Flag of Qatar - Photo courtesy of Flacker Photo Creative
CAIRO – 28 February 2018: The Arab quartet countries of Egypt, the UAE, Bahrain and Saudi Arabia issued a statement responding to the Qatari foreign minister’s speech at the United Nations Human Rights Council (UNHRC) on Wednesday, February 28.
The statement, titled “Right of Reply”, stated that Qatar once again sought to bring the Gulf-Arab diplomatic dispute to the UNHRC to be discussed as a huge diplomatic issue. “We believe that this crisis should be solved only through the Kuwaiti mediation. This is the best way of tackling and discussing the dispute’s reasons and consequences,” the statement read.

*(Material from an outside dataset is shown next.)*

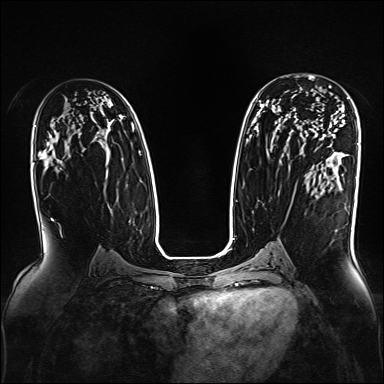
Breast MRI, one axial slice; slice 98 of 160 in the series (ordered by position); dynamic contrast-enhanced series, time point 2 of 7 at this slice position (early post-contrast); 1.5 T; TE 2.3 ms, TR 5.2 ms; 1 mm slice thickness; 384 × 384 image matrix, field of view 330 × 330 mm. Female patient.
Outlined on this slice (semi-automatic segmentation, software-assisted and operator-edited):
- enhancing-tissue mask used for the functional tumour volume (all voxels passing the contrast-enhancement thresholds inside the analysis volume; usually the tumour): bounding box (x1, y1, x2, y2) in pixels: (296, 75, 331, 88)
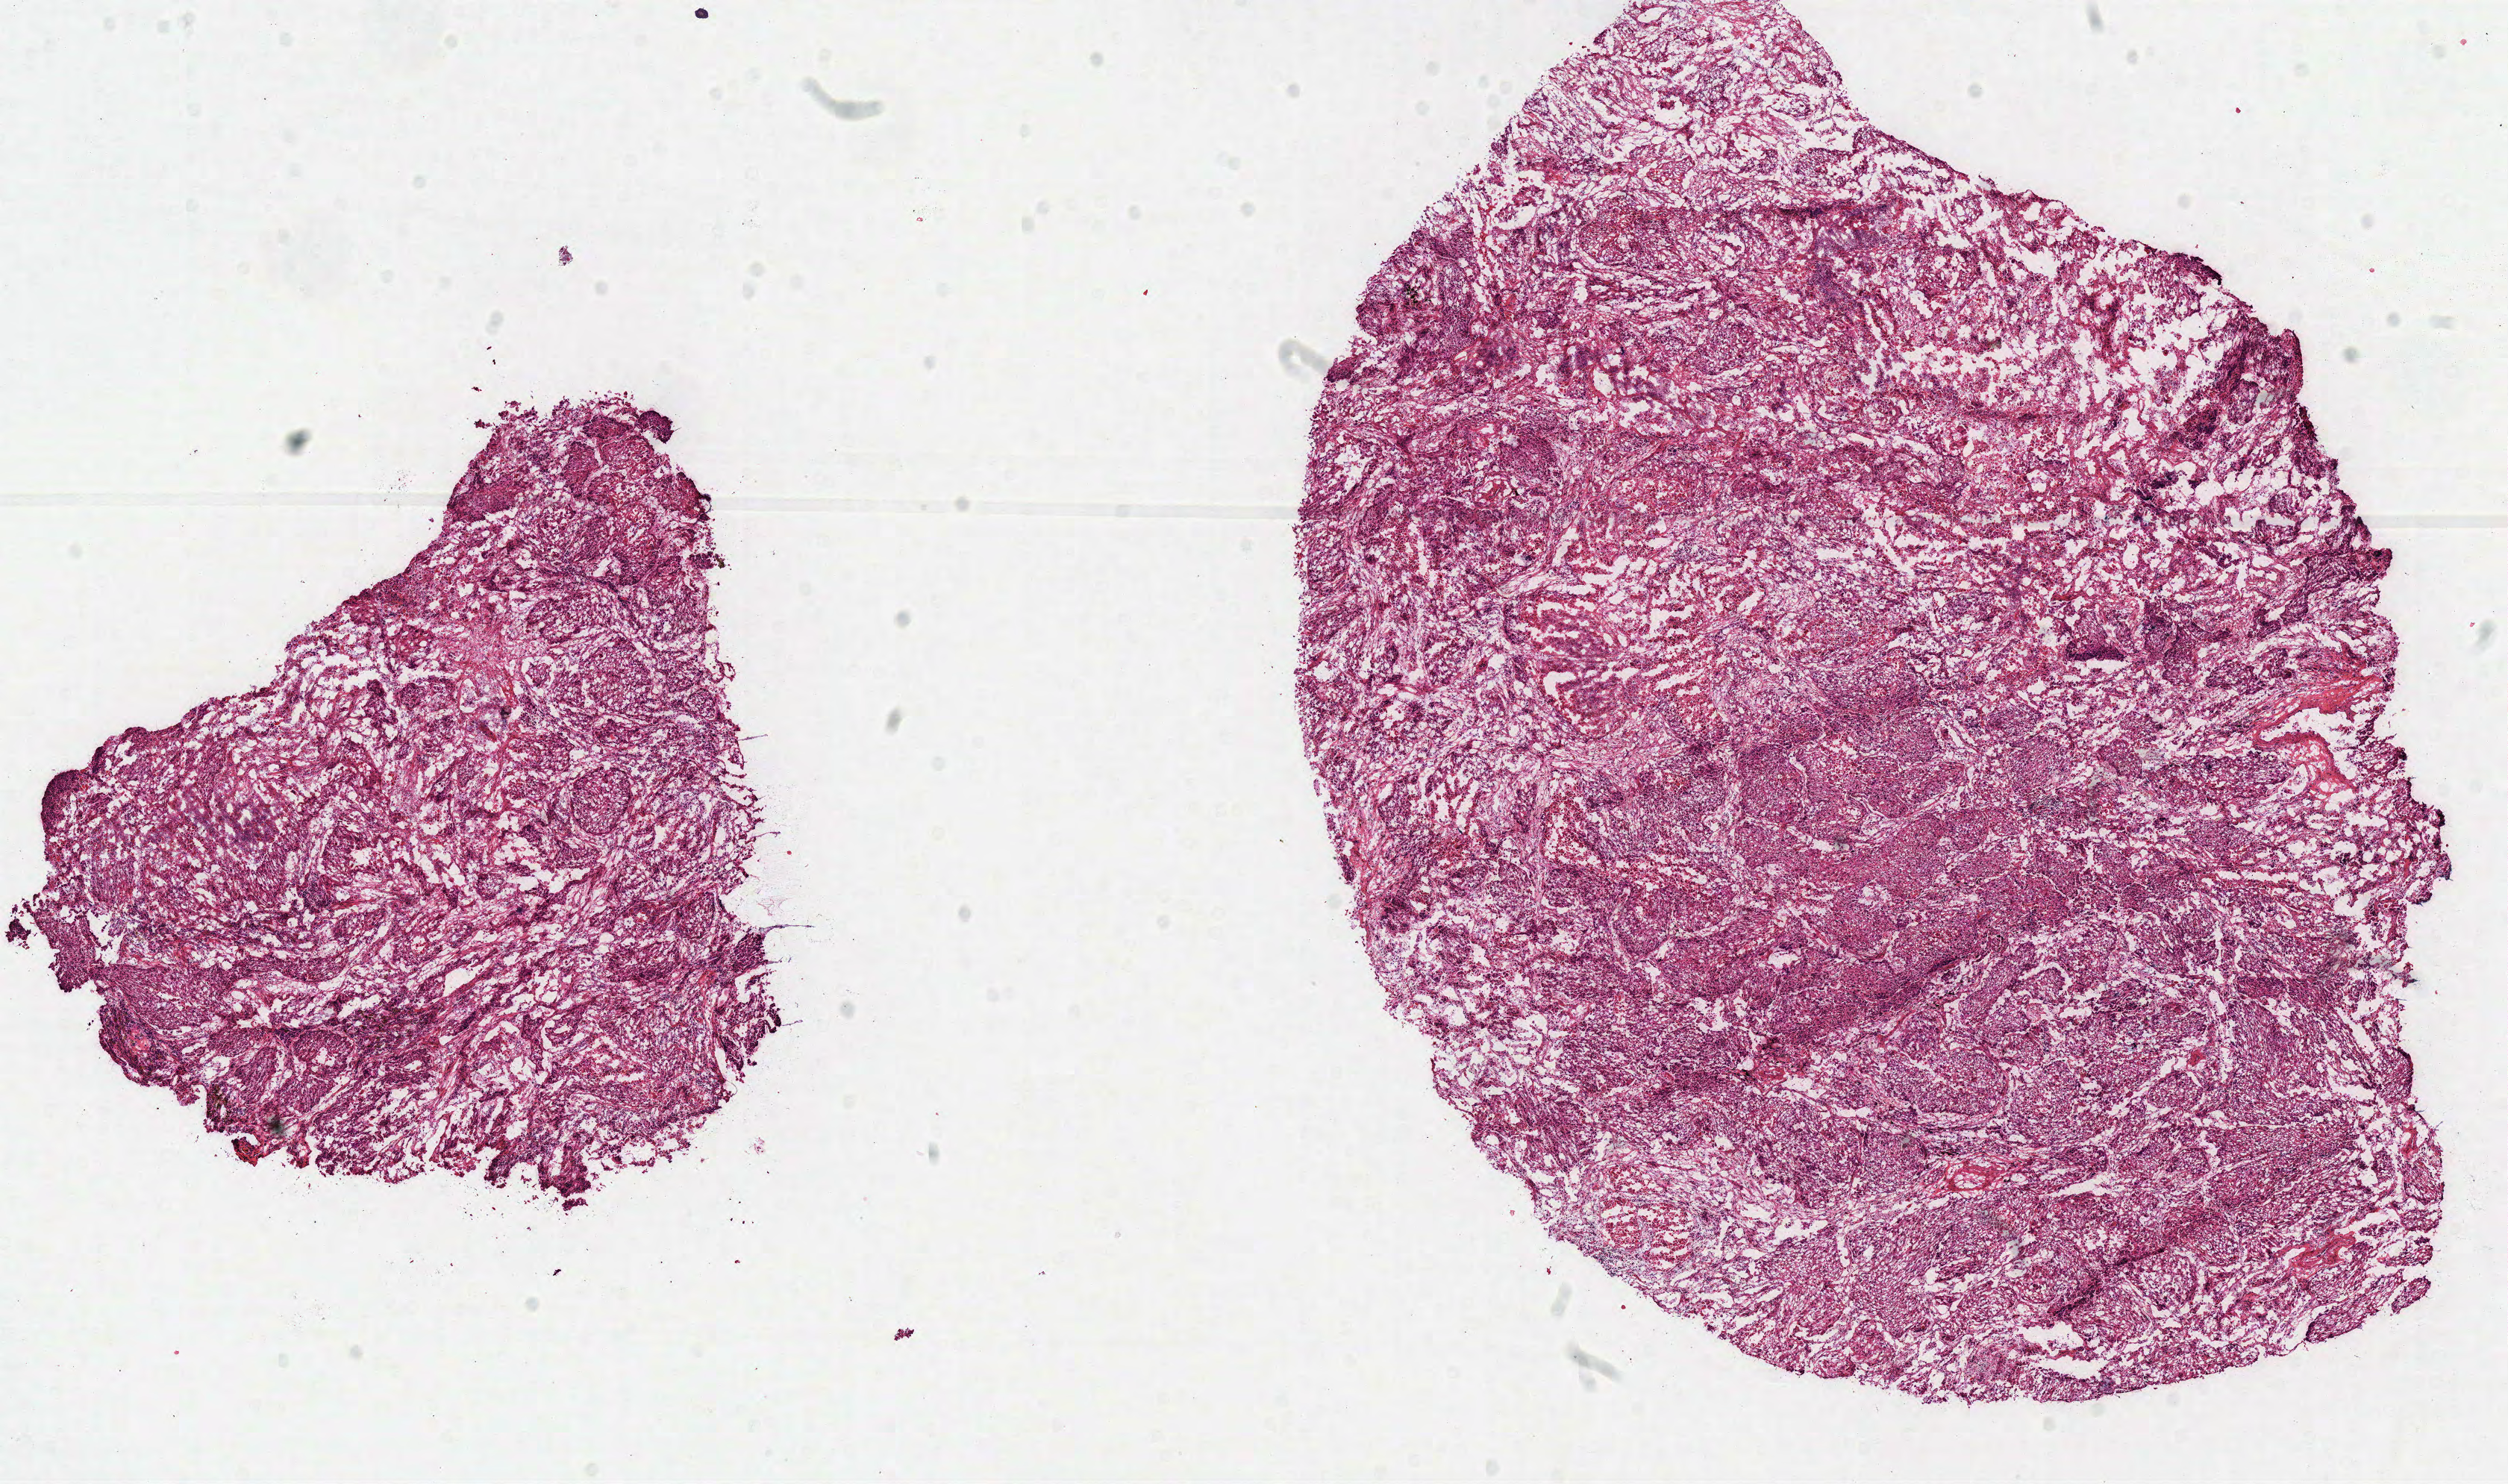
H&E-stained whole-slide image — a low-resolution overview of the entire scanned area, about 13.2 x 7.8 mm, frozen section from the top of the tissue portion, sample: primary tumour, lung. Male patient; age at initial diagnosis 73 years. Slide review estimates, as recorded: tumour cells 93%, tumour nuclei 80%, normal cells 0%, stromal cells 0%, necrosis 7%. Infiltration values recorded for this section: lymphocyte infiltration 5%, monocyte infiltration 1%, neutrophil infiltration 2%.
AJCC pathologic stage: IB. Histologic diagnosis: Squamous cell carcinoma, NOS.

The four countries stressed that they still have comments on Doha’s behaviors against its neighbors. “The Qatari leaders still violate the international agreements, finance terrorists and back extremists,” the statement read. It concluded affirming that the quartet countries just want Doha to change its attitude and immediately stop backing terrorist groups.
On February 23, Saudi Foreign Minister Adel al-Jubeir said that Qatar is not how it presents itself to the international community. “It hides its dark side, which calls for and supports terrorism,” he added.
During his speech at the Foreign Relations Committee of the European Parliament, Jubeir addressed different issues, including Qatar, Iran and the Syrian crisis. He said that the Arab quartet only demands that Doha stop financing terrorism and stick to the Gulf and Arabian principles.
On June 5, Qatar was hit by its biggest diplomatic crisis in years after multiple Arab nations, including Egypt, Saudi Arabia, the U.A.E. and Bahrain, cut diplomatic ties with Doha and imposed economic sanctions, accusing it of funding terrorism – a claim Qatar rejects. The Arab quartet halted all land, air and sea traffic to and from Qatar, and withdrew their diplomats and ambassadors from the country.
The Arab quartet issued 13 demands to Doha – then shortened to six principles – which included turning down the provocative voice of its news channel, Al-Jazeera; curbing relations with Iran; and not intervening in the domestic issues of Arab nations.
The demands were met by Doha's procrastination, which aborted all attempts to solve the dispute.